During social interaction humans extract important information from tactile stimuli that improves their understanding of the interaction. The development of a similar capacity in a robot will contribute to the future success of intuitive human–robot interactions. This paper presents experiments on the classification of social touch on a full-sized mannequin arm covered with touch-sensitive artificial skin. The flexible and stretchable sensitive skin was implemented using electrical impedance tomography. A classifier based on the LogitBoost algorithm was used to classify six emotions and six social messages transmitted by humans when touching the artificial arm. Experimental results show that classification of social touch can be achieved with accuracies comparable to those achieved by humans.

Improved Image Reconstruction for an EIT-Based Sensitive Skin With Multiple Internal Electrodes

Electrical impedance tomography (EIT) is a technique used to estimate the internal conductivity of an electrically conductive body by using measurements made only at its boundary. If this body is made of a thin, flexible, and stretchable material that responds to touch with local changes in conductivity, it can be used to create an artificial sensitive skin. Mathematically, the EIT reconstruction problem is an ill-posed nonlinear inverse problem in which it is commonly assumed that electrodes are located only on the surface of the body. In a thin sensitive skin, however, electrodes can readily be located within the 2-D conducting domain. This paper compares existing electrode-drive patterns with new patterns in which a number of reference electrodes are located inside of the sensitive skin. Simulation results and experimental data show improvements in both resolution and robustness to noise of the reconstructed image. These improvements are shown to be consistent for several commonly used regularization methods.
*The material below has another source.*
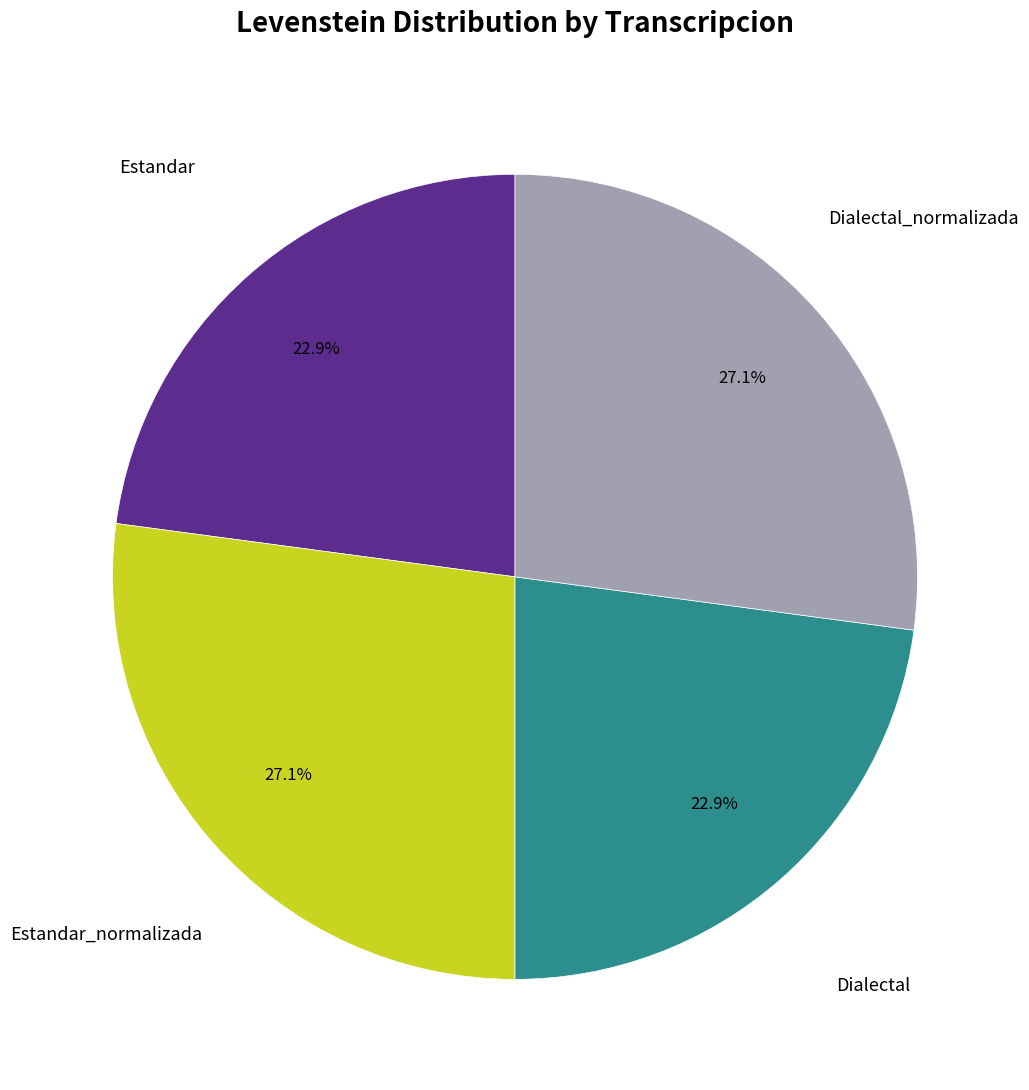

Is there any slice that represents more than half of the pie?

No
Automated polishing of an unknown three-dimensional surface

An automatic system for polishing an unknown three-dimensional surface using a passively compliant end-effector mounted on the wrist of an industrial robot is described. As polishing proceeds, the end-effector uses position sensors to measure the misalignment of the robots wrist from the local surface normal. A personal computer is used to acquire sensory data, to compute the desired configuration of the robot wrist, and to control the robot in a point-to-point mode. Low bandwidth point-to-point control is possible because of the passive compliant movement of the end-effector. Contact with the work surface can be maintained within an angular range of ±8° and a ±10 mm range of normal translational movement. Experimental performance tests show that the polishing system can function well under a variety of working conditions.
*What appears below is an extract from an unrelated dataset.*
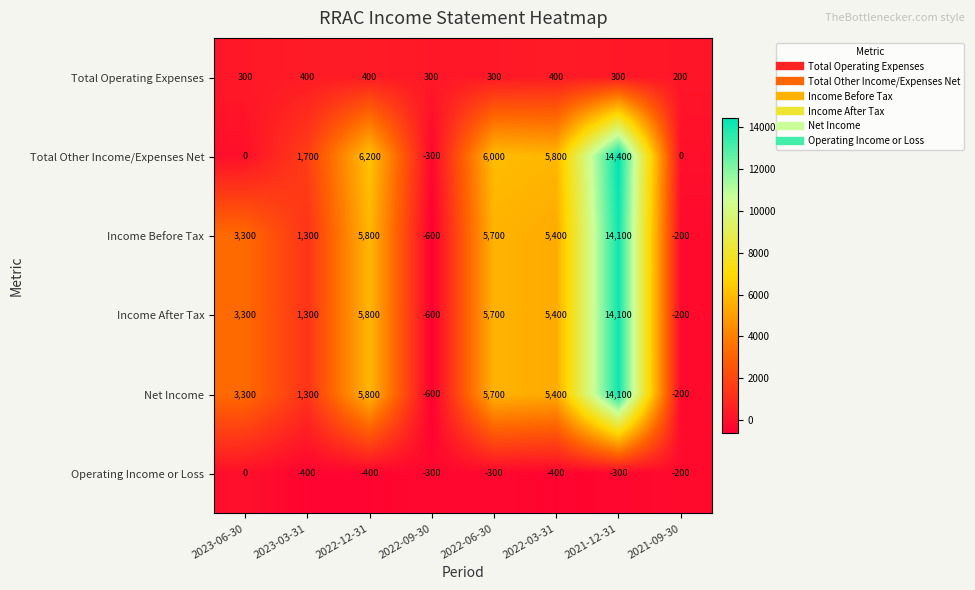

How many series are shown in this chart?

6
Variable structure systems approach to friction estimation and compensation

Compensating for friction is considered in the paper using the variable structure systems approach. First, variable structure-based observers are developed for friction estimation in mechanical systems with or without information of velocity. The estimates are then used for a model-based feedforward compensation for friction. For a non-model based approach, a robust sliding mode controller can also be used to cancel the influence of friction. Sigmoidal functions are used in lieu of signum functions to reduce chattering. Simulation results verify the validity of the proposed technique to compensate for friction of both static and dynamic models.